Trecho do texto —
- - -

O triunfo da razão cínica - fundador do PT mostra a cara do partido-seita

Da revista CAROS AMIGOS
Por César Benjamin

César Benjamin é um dos fundadores do PT e foi coordenador da campanha de Lula a presidente em 1989 (apenas um ano antes da fundação do FORO DE SÃO PAULO) e aqui expõe o que é e sempre foi realmente o PT, que ele só foi ver depois de perder a ilusão com seu "chefe".

A crise do PT é a mais profunda crise da esquerda brasileira. para o bem e para o mal, foi o PT a vanguarda política da nossa esquerda nos últimos vinte anos.

O Partido dos Trabalhadores está morrendo. Nele não resta mais nenhum espírito transformador, nenhuma autenticidade, nenhum impulso vital. Não tem princípios a defender. Não tem mais referências sobre coisa alguma, pois suas posições históricas – sobre a previdência, os transgênicos, a política econômica, o FMI ou qualquer outro assunto – estão sempre prontas a ser sacrificadas no balcão em que se fazem as negociações do momento.

O PT não tem, nem pretende mais ter, projeto de sociedade. Tem apenas projeto de poder. Essa volúpia desenfreada, sem ideal, cria o ambiente propício ao cinismo e à corrupção crescentes, a que estamos assistindo, pois a melhor maneira de se manter em cima é copiar os poderosos e se aliar a eles. Hoje, o militante de que o PT precisa, o que é valorizado pela direção, é o carreirista obcecado pelo sucesso rápido e a trajetória meteórica, disposto a dizer amém, pronto a desmentir amanhã, por qualquer pretexto, aquilo que defendia até hoje.

Os que construíram o partido e não se corromperam nele não têm mais lugar. Tornaram-se um estorvo. São enxovalhados. Estão sendo substituídos por filiados pela Internet e por gente arrebanhada pelos esquemas políticos tradicionais. Esquemas caros, como se sabe, pois esvaziados da militância voluntária que impulsionou o partido quando ele era jovem. Para financiar essa operação e esse novo modo de ser, é cada vez mais tênue, no andar de cima, a separação entre política e negócios. Candidatos a deputado, até ontem meros assalariados, falam abertamente em levantar 10 ou 20 milhões de reais para suas campanhas, sabe-se lá de que forma. Candidatos a cargos mais altos aventuram-se em todos os tabuleiros. São as regras do jogo. Não há mais pudor. Todos caminham nus pelos salões.

- - -

Linhas extraídas —

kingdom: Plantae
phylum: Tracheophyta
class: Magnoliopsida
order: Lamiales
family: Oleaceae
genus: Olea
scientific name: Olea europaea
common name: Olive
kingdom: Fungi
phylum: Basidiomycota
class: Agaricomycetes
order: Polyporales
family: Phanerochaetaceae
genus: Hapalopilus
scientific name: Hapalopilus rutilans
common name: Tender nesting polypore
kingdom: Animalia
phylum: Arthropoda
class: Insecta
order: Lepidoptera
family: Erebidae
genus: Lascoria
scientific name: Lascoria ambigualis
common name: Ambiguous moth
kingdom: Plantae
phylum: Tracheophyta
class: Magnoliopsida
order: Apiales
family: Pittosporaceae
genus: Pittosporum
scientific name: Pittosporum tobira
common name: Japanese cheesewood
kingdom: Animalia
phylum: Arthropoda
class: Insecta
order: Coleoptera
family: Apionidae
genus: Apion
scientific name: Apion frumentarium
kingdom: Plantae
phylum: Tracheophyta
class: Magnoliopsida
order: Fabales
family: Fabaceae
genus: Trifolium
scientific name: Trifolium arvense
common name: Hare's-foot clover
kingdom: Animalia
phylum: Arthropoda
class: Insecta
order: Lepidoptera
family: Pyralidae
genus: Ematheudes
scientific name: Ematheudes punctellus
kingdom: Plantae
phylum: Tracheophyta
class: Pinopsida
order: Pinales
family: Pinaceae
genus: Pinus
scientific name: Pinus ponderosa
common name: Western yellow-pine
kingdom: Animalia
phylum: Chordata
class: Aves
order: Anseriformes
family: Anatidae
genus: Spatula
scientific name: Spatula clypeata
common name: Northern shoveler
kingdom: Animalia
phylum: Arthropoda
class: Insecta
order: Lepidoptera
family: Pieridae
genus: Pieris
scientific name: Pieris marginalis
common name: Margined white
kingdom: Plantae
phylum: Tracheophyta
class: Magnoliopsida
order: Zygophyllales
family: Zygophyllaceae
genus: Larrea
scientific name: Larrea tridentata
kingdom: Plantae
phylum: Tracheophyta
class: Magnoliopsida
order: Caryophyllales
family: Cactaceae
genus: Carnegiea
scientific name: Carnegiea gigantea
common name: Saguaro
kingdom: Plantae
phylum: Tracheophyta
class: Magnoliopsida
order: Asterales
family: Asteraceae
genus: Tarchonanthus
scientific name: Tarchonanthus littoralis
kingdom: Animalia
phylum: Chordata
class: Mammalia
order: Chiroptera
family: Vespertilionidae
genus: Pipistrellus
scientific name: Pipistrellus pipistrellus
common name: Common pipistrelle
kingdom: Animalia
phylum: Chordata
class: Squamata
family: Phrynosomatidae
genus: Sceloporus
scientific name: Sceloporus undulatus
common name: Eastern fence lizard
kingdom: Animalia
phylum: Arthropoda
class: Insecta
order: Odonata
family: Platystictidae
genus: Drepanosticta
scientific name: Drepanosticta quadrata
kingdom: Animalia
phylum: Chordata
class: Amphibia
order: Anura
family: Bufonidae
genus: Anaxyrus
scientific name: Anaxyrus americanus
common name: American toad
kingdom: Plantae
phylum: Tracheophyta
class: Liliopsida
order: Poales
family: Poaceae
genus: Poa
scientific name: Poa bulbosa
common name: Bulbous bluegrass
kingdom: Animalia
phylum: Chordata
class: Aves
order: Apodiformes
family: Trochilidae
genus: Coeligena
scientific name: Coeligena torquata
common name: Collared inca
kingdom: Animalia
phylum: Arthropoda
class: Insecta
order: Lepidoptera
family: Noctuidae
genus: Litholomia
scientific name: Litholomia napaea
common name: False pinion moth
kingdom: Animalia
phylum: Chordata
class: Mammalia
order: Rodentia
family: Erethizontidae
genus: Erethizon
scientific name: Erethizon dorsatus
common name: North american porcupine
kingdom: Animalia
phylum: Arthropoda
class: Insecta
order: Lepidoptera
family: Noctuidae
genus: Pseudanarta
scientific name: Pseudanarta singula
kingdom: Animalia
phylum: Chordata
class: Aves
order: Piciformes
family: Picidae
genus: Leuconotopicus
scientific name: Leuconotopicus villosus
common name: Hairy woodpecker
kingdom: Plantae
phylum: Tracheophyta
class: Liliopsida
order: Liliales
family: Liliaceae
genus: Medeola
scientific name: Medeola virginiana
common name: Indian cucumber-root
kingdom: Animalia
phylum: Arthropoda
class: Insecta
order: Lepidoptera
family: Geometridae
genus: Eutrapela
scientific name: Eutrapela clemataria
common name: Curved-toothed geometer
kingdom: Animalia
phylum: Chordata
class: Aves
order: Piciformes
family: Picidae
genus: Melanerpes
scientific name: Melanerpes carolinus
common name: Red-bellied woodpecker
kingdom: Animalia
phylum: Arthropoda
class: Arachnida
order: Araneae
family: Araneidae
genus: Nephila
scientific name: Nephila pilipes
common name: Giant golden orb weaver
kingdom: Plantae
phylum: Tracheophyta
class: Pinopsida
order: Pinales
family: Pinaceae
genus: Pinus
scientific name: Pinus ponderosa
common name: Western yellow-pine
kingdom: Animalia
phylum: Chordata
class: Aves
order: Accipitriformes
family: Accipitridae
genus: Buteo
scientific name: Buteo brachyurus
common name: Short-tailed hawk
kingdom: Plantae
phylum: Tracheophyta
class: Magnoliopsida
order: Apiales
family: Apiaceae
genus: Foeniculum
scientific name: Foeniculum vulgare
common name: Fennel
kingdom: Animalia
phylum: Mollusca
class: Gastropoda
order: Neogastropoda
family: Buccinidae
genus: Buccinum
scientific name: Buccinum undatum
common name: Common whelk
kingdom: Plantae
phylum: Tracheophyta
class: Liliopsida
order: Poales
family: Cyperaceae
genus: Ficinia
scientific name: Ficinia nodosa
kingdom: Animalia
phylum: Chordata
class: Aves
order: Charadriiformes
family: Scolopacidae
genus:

- - -

Transcreva palavra por palavra, do texto sobre o PT, tudo o que vai de "O PT não tem, nem" até "defendia até hoje.".

Solução do problema —
O PT não tem, nem pretende mais ter, projeto de sociedade. Tem apenas projeto de poder. Essa volúpia desenfreada, sem ideal, cria o ambiente propício ao cinismo e à corrupção crescentes, a que estamos assistindo, pois a melhor maneira de se manter em cima é copiar os poderosos e se aliar a eles. Hoje, o militante de que o PT precisa, o que é valorizado pela direção, é o carreirista obcecado pelo sucesso rápido e a trajetória meteórica, disposto a dizer amém, pronto a desmentir amanhã, por qualquer pretexto, aquilo que defendia até hoje.